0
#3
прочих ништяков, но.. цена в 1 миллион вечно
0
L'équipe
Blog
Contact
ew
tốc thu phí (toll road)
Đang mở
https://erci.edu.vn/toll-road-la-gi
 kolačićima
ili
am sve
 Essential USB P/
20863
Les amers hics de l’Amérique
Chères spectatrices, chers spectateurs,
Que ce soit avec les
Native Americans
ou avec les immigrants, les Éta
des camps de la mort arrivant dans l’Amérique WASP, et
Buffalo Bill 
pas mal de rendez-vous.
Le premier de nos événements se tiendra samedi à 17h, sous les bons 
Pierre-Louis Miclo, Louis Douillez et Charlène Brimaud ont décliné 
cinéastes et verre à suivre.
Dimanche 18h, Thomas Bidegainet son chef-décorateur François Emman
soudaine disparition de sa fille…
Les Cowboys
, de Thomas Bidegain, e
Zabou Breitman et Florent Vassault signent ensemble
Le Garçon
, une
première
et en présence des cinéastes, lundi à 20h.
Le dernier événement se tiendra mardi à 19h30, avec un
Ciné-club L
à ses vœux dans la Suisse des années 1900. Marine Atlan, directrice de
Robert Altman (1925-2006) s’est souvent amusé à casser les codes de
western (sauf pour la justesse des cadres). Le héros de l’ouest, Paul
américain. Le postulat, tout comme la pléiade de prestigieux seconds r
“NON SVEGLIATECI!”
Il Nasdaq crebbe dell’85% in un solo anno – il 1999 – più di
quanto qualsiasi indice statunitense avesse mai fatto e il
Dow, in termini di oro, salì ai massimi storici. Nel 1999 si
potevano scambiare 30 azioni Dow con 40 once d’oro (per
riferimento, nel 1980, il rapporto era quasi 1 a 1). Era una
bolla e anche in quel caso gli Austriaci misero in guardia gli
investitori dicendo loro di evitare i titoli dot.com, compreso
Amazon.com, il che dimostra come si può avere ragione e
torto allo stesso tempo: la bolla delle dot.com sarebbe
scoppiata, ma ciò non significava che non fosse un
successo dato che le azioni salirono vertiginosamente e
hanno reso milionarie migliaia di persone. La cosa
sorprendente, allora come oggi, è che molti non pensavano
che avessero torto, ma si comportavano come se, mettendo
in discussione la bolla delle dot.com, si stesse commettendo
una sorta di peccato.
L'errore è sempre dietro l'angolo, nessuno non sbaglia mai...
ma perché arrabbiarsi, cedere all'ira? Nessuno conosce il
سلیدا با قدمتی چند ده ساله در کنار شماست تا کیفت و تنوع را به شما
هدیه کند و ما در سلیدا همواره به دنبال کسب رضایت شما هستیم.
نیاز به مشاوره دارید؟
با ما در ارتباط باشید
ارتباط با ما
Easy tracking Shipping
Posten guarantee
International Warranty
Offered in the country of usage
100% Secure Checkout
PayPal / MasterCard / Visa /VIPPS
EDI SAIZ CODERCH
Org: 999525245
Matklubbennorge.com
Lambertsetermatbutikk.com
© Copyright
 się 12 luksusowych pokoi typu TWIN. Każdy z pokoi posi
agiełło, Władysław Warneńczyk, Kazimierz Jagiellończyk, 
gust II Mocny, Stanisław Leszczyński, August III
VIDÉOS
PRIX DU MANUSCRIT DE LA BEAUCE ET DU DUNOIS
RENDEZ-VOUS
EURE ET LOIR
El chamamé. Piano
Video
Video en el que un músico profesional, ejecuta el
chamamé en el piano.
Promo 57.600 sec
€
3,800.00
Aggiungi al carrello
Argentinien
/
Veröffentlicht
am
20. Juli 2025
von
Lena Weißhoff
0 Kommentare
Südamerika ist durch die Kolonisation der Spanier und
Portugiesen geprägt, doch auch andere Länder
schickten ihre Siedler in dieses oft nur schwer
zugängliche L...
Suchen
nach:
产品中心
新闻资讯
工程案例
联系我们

ACTIVITY —
Would you print the line containing "Veröffentlicht" and every line after it up to the end of the listing above, exactly, and nothing else?

SOLUTION TO THE PROBLEM —
Veröffentlicht
am
20. Juli 2025
von
Lena Weißhoff
0 Kommentare
Südamerika ist durch die Kolonisation der Spanier und
Portugiesen geprägt, doch auch andere Länder
schickten ihre Siedler in dieses oft nur schwer
zugängliche L...
Suchen
nach:
产品中心
新闻资讯
工程案例
联系我们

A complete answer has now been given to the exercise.